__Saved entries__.
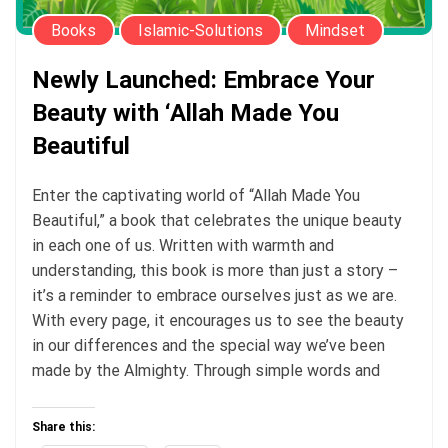
Books
Islamic-Solutions
Mindset
Newly Launched: Embrace Your
Beauty with ‘Allah Made You
Beautiful
Enter the captivating world of “Allah Made You
Beautiful,” a book that celebrates the unique beauty
in each one of us. Written with warmth and
understanding, this book is more than just a story –
it’s a reminder to embrace ourselves just as we are.
With every page, it encourages us to see the beauty
in our differences and the special way we’ve been
made by the Almighty. Through simple words and
Share this:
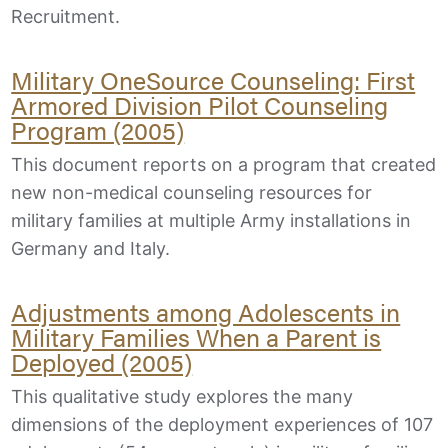
Recruitment.
Military OneSource Counseling: First
Armored Division Pilot Counseling
Program (2005)
This document reports on a program that created
new non-medical counseling resources for
military families at multiple Army installations in
Germany and Italy.
Adjustments among Adolescents in
Military Families When a Parent is
Deployed (2005)
This qualitative study explores the many
dimensions of the deployment experiences of 107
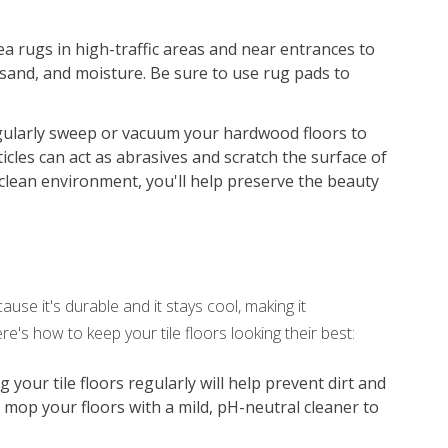
ea rugs in high-traffic areas and near entrances to
 sand, and moisture. Be sure to use rug pads to
ularly sweep or vacuum your hardwood floors to
icles can act as abrasives and scratch the surface of
clean environment, you'll help preserve the beauty
use it's durable and it stays cool, making it
e's how to keep your tile floors looking their best:
our tile floors regularly will help prevent dirt and
, mop your floors with a mild, pH-neutral cleaner to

__EXERCISE BRIEF__. Exact copy, no pictures: reproduce every record as it stands.

__WRITTEN RESPONSE__.
Books
Islamic-Solutions
Mindset
Newly Launched: Embrace Your
Beauty with ‘Allah Made You
Beautiful
Enter the captivating world of “Allah Made You
Beautiful,” a book that celebrates the unique beauty
in each one of us. Written with warmth and
understanding, this book is more than just a story –
it’s a reminder to embrace ourselves just as we are.
With every page, it encourages us to see the beauty
in our differences and the special way we’ve been
made by the Almighty. Through simple words and
Share this:
Recruitment.
Military OneSource Counseling: First
Armored Division Pilot Counseling
Program (2005)
This document reports on a program that created
new non-medical counseling resources for
military families at multiple Army installations in
Germany and Italy.
Adjustments among Adolescents in
Military Families When a Parent is
Deployed (2005)
This qualitative study explores the many
dimensions of the deployment experiences of 107
ea rugs in high-traffic areas and near entrances to
 sand, and moisture. Be sure to use rug pads to
ularly sweep or vacuum your hardwood floors to
icles can act as abrasives and scratch the surface of
clean environment, you'll help preserve the beauty
use it's durable and it stays cool, making it
e's how to keep your tile floors looking their best:
our tile floors regularly will help prevent dirt and
, mop your floors with a mild, pH-neutral cleaner to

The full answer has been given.